Assignment -
Make a verbatim transcription of the records, without the pictures.

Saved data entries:
-*-

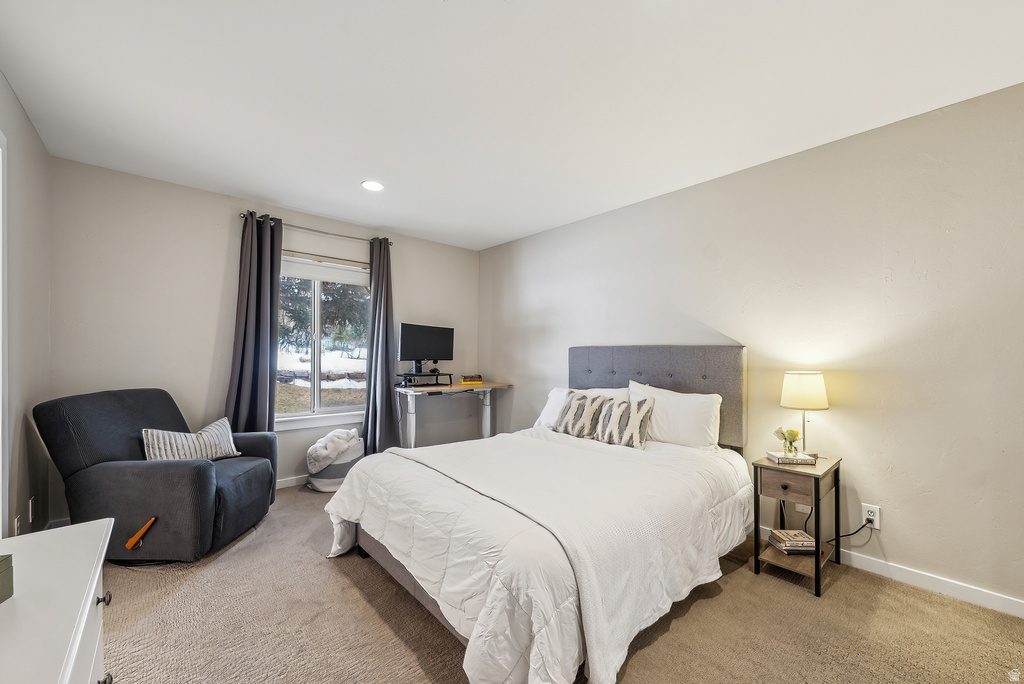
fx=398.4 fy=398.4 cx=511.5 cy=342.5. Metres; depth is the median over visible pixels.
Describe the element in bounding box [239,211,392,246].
curtain rod
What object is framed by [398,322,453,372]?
monitor
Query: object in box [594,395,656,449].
patterned pillow
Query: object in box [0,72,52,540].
left wall
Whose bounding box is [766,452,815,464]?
book
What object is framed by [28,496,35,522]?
wall socket
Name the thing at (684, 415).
pillow
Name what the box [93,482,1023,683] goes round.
carpet floor
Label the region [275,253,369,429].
window
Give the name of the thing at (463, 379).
book stack
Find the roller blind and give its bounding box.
[279,254,369,285]
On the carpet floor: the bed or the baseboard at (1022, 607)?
the bed
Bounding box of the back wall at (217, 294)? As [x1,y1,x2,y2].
[51,156,479,508]
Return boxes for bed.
[322,346,751,683]
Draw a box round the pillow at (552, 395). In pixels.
[533,386,628,428]
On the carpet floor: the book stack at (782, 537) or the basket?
the basket
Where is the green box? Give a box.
[0,553,13,603]
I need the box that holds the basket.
[306,437,364,491]
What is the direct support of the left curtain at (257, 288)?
hanging from the curtain rod at (243, 214)
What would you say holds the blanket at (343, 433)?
in the basket
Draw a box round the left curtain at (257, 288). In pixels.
[226,212,282,431]
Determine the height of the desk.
0.817 m
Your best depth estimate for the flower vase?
2.28 m
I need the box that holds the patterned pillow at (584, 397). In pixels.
[554,390,607,438]
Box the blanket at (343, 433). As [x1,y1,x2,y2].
[306,427,360,470]
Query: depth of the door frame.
1.75 m
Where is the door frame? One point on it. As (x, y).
(1, 246)
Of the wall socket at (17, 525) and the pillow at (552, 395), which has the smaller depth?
the wall socket at (17, 525)
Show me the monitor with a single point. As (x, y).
(411, 347)
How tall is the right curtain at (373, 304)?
2.272 m
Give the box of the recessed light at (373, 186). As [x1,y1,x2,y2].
[361,180,383,191]
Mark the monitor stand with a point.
(423, 375)
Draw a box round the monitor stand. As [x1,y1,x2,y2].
[396,370,452,387]
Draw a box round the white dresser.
[0,517,113,683]
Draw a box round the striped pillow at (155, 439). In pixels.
[140,416,241,461]
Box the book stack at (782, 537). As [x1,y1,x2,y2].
[768,528,815,552]
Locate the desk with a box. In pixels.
[393,380,513,448]
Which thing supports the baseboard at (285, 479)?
attached to the back wall at (217, 294)
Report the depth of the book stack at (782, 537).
2.22 m
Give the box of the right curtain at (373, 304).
[362,237,399,456]
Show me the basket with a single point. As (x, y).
(329, 481)
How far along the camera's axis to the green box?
0.79 m
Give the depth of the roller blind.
3.78 m
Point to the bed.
(417, 591)
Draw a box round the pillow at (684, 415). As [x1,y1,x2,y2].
[627,381,722,449]
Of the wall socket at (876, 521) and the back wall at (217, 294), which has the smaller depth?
the wall socket at (876, 521)
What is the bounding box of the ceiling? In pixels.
[0,0,1023,249]
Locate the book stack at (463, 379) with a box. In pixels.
[460,374,483,384]
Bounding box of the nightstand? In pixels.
[752,452,842,597]
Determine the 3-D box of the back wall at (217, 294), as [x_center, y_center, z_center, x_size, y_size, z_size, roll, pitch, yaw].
[-1.730,0.042,3.816,3.585,2.448,0.154,1,-1,-42]
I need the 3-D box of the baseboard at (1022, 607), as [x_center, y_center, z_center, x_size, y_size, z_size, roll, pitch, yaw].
[1.550,1.225,2.714,0.014,0.089,4.364,1,-1,-42]
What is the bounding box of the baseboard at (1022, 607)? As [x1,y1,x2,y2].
[762,525,1023,617]
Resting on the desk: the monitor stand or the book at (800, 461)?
the monitor stand
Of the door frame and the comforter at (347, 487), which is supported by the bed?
the comforter at (347, 487)
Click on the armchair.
(199, 477)
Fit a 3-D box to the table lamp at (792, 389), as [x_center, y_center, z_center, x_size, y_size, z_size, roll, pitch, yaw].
[1.707,0.418,2.330,0.237,0.498,0.237,1,-1,-42]
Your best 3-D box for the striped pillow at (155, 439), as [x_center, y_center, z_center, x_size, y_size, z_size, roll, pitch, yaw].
[-2.077,0.662,2.605,0.209,0.290,0.524,0,-1,21]
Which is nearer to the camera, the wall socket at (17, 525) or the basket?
the wall socket at (17, 525)
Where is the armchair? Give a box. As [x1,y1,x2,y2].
[35,387,275,561]
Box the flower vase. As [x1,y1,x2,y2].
[774,426,800,455]
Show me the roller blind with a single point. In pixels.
(345, 280)
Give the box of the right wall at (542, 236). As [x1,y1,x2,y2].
[480,80,1023,613]
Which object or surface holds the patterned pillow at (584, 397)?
on the bed
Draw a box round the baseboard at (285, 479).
[275,474,309,488]
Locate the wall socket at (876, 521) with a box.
[861,503,880,529]
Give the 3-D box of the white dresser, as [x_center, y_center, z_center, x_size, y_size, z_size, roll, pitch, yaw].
[-0.913,0.866,0.541,0.479,0.713,1.312,1,-1,-42]
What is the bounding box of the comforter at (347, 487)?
[323,429,750,683]
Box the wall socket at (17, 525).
[13,514,21,535]
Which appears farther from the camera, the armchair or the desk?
the desk
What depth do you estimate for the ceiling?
1.88 m
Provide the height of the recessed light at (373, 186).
0.010 m
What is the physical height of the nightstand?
0.593 m
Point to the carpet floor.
(339, 577)
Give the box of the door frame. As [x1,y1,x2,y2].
[0,128,8,542]
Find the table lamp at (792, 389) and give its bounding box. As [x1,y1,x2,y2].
[779,371,829,456]
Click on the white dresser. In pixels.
(93, 587)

-*-

Reply to the task -
fx=398.4 fy=398.4 cx=511.5 cy=342.5. Metres; depth is the median over visible pixels.
Describe the element in bounding box [239,211,392,246].
curtain rod
What object is framed by [398,322,453,372]?
monitor
Query: object in box [594,395,656,449].
patterned pillow
Query: object in box [0,72,52,540].
left wall
Whose bounding box is [766,452,815,464]?
book
What object is framed by [28,496,35,522]?
wall socket
Name the thing at (684, 415).
pillow
Name what the box [93,482,1023,683] goes round.
carpet floor
Label the region [275,253,369,429].
window
Give the name of the thing at (463, 379).
book stack
Find the roller blind and give its bounding box.
[279,254,369,285]
On the carpet floor: the bed or the baseboard at (1022, 607)?
the bed
Bounding box of the back wall at (217, 294)? As [x1,y1,x2,y2].
[51,156,479,508]
Return boxes for bed.
[322,346,751,683]
Draw a box round the pillow at (552, 395). In pixels.
[533,386,628,428]
On the carpet floor: the book stack at (782, 537) or the basket?
the basket
Where is the green box? Give a box.
[0,553,13,603]
I need the box that holds the basket.
[306,437,364,491]
What is the direct support of the left curtain at (257, 288)?
hanging from the curtain rod at (243, 214)
What would you say holds the blanket at (343, 433)?
in the basket
Draw a box round the left curtain at (257, 288). In pixels.
[226,212,282,431]
Determine the height of the desk.
0.817 m
Your best depth estimate for the flower vase?
2.28 m
I need the box that holds the patterned pillow at (584, 397). In pixels.
[554,390,607,438]
Box the blanket at (343, 433). As [x1,y1,x2,y2].
[306,427,360,470]
Query: depth of the door frame.
1.75 m
Where is the door frame? One point on it. As (x, y).
(1, 246)
Of the wall socket at (17, 525) and the pillow at (552, 395), which has the smaller depth?
the wall socket at (17, 525)
Show me the monitor with a single point. As (x, y).
(411, 347)
How tall is the right curtain at (373, 304)?
2.272 m
Give the box of the recessed light at (373, 186). As [x1,y1,x2,y2].
[361,180,383,191]
Mark the monitor stand with a point.
(423, 375)
Draw a box round the monitor stand. As [x1,y1,x2,y2].
[396,370,452,387]
Draw a box round the white dresser.
[0,517,113,683]
Draw a box round the striped pillow at (155, 439). In pixels.
[140,416,241,461]
Box the book stack at (782, 537). As [x1,y1,x2,y2].
[768,528,815,552]
Locate the desk with a box. In pixels.
[393,380,513,448]
Which thing supports the baseboard at (285, 479)?
attached to the back wall at (217, 294)
Report the depth of the book stack at (782, 537).
2.22 m
Give the box of the right curtain at (373, 304).
[362,237,399,456]
Show me the basket with a single point. As (x, y).
(329, 481)
How far along the camera's axis to the green box?
0.79 m
Give the depth of the roller blind.
3.78 m
Point to the bed.
(417, 591)
Draw a box round the pillow at (684, 415). As [x1,y1,x2,y2].
[627,381,722,449]
Of the wall socket at (876, 521) and the back wall at (217, 294), which has the smaller depth?
the wall socket at (876, 521)
What is the bounding box of the ceiling? In pixels.
[0,0,1023,249]
Locate the book stack at (463, 379) with a box. In pixels.
[460,374,483,384]
Bounding box of the nightstand? In pixels.
[752,452,842,597]
Determine the 3-D box of the back wall at (217, 294), as [x_center, y_center, z_center, x_size, y_size, z_size, roll, pitch, yaw].
[-1.730,0.042,3.816,3.585,2.448,0.154,1,-1,-42]
I need the 3-D box of the baseboard at (1022, 607), as [x_center, y_center, z_center, x_size, y_size, z_size, roll, pitch, yaw].
[1.550,1.225,2.714,0.014,0.089,4.364,1,-1,-42]
What is the bounding box of the baseboard at (1022, 607)? As [x1,y1,x2,y2].
[762,525,1023,617]
Resting on the desk: the monitor stand or the book at (800, 461)?
the monitor stand
Of the door frame and the comforter at (347, 487), which is supported by the bed?
the comforter at (347, 487)
Click on the armchair.
(199, 477)
Fit a 3-D box to the table lamp at (792, 389), as [x_center, y_center, z_center, x_size, y_size, z_size, roll, pitch, yaw].
[1.707,0.418,2.330,0.237,0.498,0.237,1,-1,-42]
Your best 3-D box for the striped pillow at (155, 439), as [x_center, y_center, z_center, x_size, y_size, z_size, roll, pitch, yaw].
[-2.077,0.662,2.605,0.209,0.290,0.524,0,-1,21]
Which is nearer to the camera, the wall socket at (17, 525) or the basket?
the wall socket at (17, 525)
Where is the armchair? Give a box. As [x1,y1,x2,y2].
[35,387,275,561]
Box the flower vase. As [x1,y1,x2,y2].
[774,426,800,455]
Show me the roller blind with a single point. In pixels.
(345, 280)
Give the box of the right wall at (542, 236). As [x1,y1,x2,y2].
[480,80,1023,613]
Which object or surface holds the patterned pillow at (584, 397)?
on the bed
Draw a box round the baseboard at (285, 479).
[275,474,309,488]
Locate the wall socket at (876, 521) with a box.
[861,503,880,529]
Give the 3-D box of the white dresser, as [x_center, y_center, z_center, x_size, y_size, z_size, roll, pitch, yaw].
[-0.913,0.866,0.541,0.479,0.713,1.312,1,-1,-42]
What is the bounding box of the comforter at (347, 487)?
[323,429,750,683]
Box the wall socket at (17, 525).
[13,514,21,535]
Which appears farther from the camera, the armchair or the desk?
the desk
What depth do you estimate for the ceiling?
1.88 m
Provide the height of the recessed light at (373, 186).
0.010 m
What is the physical height of the nightstand?
0.593 m
Point to the carpet floor.
(339, 577)
Give the box of the door frame. As [x1,y1,x2,y2].
[0,128,8,542]
Find the table lamp at (792, 389) and give its bounding box. As [x1,y1,x2,y2].
[779,371,829,456]
Click on the white dresser. In pixels.
(93, 587)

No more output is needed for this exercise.